Answer these questions from the text on dopamine and glutamate:
(a) Which mitochondrial complex does dopamine inhibit when it reduces cellular ATP?
(b) By activating which receptors does glutamate cause excitotoxicity in the central nervous system?
(c) What does continuous glutamate exposure inhibit?
━━━ GIVEN TEXT
Many in vivo and in vitro studies have shown that dopamine is also involved in oxidative stress, neuroinflammation, mitochondrial dysfunction, and apoptosis via ROS production, cytochrome c release, p38 kinase activation, followed by caspase-3 and caspase-9 [91, 92]. Moreover, in an in vitro study, it has been observed that chronic activation of dopamine in cortical neurons can cause dysfunction in calcium homeostasis and mitochondrial impairment can lead to apoptosis. Dopamine is also seen to reduce the cellular ATP by inhibiting the activity of mitochondrial complex I [61]. The important relationship between dopamine and mitochondrial respiration is thought to play a role in neurological diseases. Glutamate causes excitotoxicity in the central nervous system (CNS) by activating the NMDARs. Glutamatergic dysfunction contributes to brain volume reduction, which leads to disrupted synaptic plasticity, cortical microcircuitry, and NMDARs signaling [93]. Glutamatergic neurotransmission is potentially dependent upon calcium homeostasis and appropriate mitochondrial function. Recent findings suggest that the influx of Ca²⁺ by NMDARs causes an overload of mitochondrial calcium, which may further lead to mitochondrial impairment and trigger the signals for death. This excitatory neurotransmitter is also involved in the synthesis of nitric oxide in neurons by forming peroxynitrite by reacting with superoxide and may inhibit the complexes I, II, and IV of mitochondria [94]. Continuous glutamate exposure may saturate the mitochondrial matrix, which inhibits the synthesis of ATP [3].
━━━━━━
━━━ DATA FOR ANALYSIS
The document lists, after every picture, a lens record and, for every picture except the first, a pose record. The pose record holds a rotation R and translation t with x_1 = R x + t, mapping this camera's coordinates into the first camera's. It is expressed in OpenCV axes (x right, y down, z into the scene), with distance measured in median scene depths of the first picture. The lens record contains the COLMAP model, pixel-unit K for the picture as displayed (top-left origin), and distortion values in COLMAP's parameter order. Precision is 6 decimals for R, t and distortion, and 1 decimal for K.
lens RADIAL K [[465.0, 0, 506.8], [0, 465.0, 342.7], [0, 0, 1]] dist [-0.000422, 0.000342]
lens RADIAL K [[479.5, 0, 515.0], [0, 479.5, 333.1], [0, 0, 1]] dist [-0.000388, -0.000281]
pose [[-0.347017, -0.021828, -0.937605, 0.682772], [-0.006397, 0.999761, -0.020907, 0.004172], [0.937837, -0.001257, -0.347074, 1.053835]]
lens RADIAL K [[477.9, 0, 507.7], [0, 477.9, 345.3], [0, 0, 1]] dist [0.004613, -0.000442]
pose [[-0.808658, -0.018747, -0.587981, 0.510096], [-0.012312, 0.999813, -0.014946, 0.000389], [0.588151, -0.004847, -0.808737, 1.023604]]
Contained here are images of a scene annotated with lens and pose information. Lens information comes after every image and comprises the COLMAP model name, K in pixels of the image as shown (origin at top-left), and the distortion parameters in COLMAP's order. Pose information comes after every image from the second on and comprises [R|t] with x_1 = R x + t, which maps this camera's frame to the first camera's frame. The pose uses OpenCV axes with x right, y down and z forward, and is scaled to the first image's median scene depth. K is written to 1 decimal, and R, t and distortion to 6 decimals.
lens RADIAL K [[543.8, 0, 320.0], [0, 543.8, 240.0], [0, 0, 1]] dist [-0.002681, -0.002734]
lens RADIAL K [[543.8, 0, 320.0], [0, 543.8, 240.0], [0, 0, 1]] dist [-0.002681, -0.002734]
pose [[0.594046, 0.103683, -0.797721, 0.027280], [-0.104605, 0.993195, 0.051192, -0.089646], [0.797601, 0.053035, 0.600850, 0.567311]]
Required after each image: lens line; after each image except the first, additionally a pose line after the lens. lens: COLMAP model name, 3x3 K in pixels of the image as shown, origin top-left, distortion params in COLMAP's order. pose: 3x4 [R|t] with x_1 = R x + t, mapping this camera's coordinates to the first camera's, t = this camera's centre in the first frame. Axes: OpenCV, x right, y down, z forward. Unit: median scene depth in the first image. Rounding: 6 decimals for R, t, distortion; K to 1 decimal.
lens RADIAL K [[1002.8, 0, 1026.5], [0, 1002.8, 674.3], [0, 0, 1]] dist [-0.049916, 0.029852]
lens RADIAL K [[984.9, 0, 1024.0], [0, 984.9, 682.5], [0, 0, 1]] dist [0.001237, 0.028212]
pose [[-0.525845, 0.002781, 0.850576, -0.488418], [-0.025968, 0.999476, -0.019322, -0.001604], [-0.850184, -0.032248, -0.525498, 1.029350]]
━━━━━━
## RESPONSE AREA
(a) Dopamine inhibits the activity of mitochondrial complex I.
(b) Glutamate causes excitotoxicity by activating the NMDARs.
(c) Continuous glutamate exposure may saturate the mitochondrial matrix, which inhibits the synthesis of ATP.